AIM
Transcribe every line of the records below verbatim, with no changes.

DATA TO USE
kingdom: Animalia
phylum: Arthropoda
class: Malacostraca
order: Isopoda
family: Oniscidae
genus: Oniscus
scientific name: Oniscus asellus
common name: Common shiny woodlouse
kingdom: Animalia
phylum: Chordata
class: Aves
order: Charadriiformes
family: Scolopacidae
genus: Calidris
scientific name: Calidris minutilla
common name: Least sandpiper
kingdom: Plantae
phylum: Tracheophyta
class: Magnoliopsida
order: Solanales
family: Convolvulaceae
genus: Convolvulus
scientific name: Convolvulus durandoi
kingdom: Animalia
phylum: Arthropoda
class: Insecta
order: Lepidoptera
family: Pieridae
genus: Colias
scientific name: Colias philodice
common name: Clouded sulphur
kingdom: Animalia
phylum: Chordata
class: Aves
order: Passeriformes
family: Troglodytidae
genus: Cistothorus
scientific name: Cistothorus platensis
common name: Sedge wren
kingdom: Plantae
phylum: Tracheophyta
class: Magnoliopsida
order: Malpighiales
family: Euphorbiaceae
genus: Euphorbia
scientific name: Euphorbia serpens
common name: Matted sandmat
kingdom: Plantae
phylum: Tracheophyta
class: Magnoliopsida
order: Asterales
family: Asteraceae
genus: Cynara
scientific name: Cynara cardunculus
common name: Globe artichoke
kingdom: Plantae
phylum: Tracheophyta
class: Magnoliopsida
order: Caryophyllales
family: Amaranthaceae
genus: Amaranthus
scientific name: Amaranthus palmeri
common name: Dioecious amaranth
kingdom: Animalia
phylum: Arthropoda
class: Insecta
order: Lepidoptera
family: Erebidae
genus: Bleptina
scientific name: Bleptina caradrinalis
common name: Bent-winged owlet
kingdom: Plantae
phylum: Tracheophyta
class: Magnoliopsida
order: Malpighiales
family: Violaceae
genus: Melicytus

WORKED SOLUTION
kingdom: Animalia
phylum: Arthropoda
class: Malacostraca
order: Isopoda
family: Oniscidae
genus: Oniscus
scientific name: Oniscus asellus
common name: Common shiny woodlouse
kingdom: Animalia
phylum: Chordata
class: Aves
order: Charadriiformes
family: Scolopacidae
genus: Calidris
scientific name: Calidris minutilla
common name: Least sandpiper
kingdom: Plantae
phylum: Tracheophyta
class: Magnoliopsida
order: Solanales
family: Convolvulaceae
genus: Convolvulus
scientific name: Convolvulus durandoi
kingdom: Animalia
phylum: Arthropoda
class: Insecta
order: Lepidoptera
family: Pieridae
genus: Colias
scientific name: Colias philodice
common name: Clouded sulphur
kingdom: Animalia
phylum: Chordata
class: Aves
order: Passeriformes
family: Troglodytidae
genus: Cistothorus
scientific name: Cistothorus platensis
common name: Sedge wren
kingdom: Plantae
phylum: Tracheophyta
class: Magnoliopsida
order: Malpighiales
family: Euphorbiaceae
genus: Euphorbia
scientific name: Euphorbia serpens
common name: Matted sandmat
kingdom: Plantae
phylum: Tracheophyta
class: Magnoliopsida
order: Asterales
family: Asteraceae
genus: Cynara
scientific name: Cynara cardunculus
common name: Globe artichoke
kingdom: Plantae
phylum: Tracheophyta
class: Magnoliopsida
order: Caryophyllales
family: Amaranthaceae
genus: Amaranthus
scientific name: Amaranthus palmeri
common name: Dioecious amaranth
kingdom: Animalia
phylum: Arthropoda
class: Insecta
order: Lepidoptera
family: Erebidae
genus: Bleptina
scientific name: Bleptina caradrinalis
common name: Bent-winged owlet
kingdom: Plantae
phylum: Tracheophyta
class: Magnoliopsida
order: Malpighiales
family: Violaceae
genus: Melicytus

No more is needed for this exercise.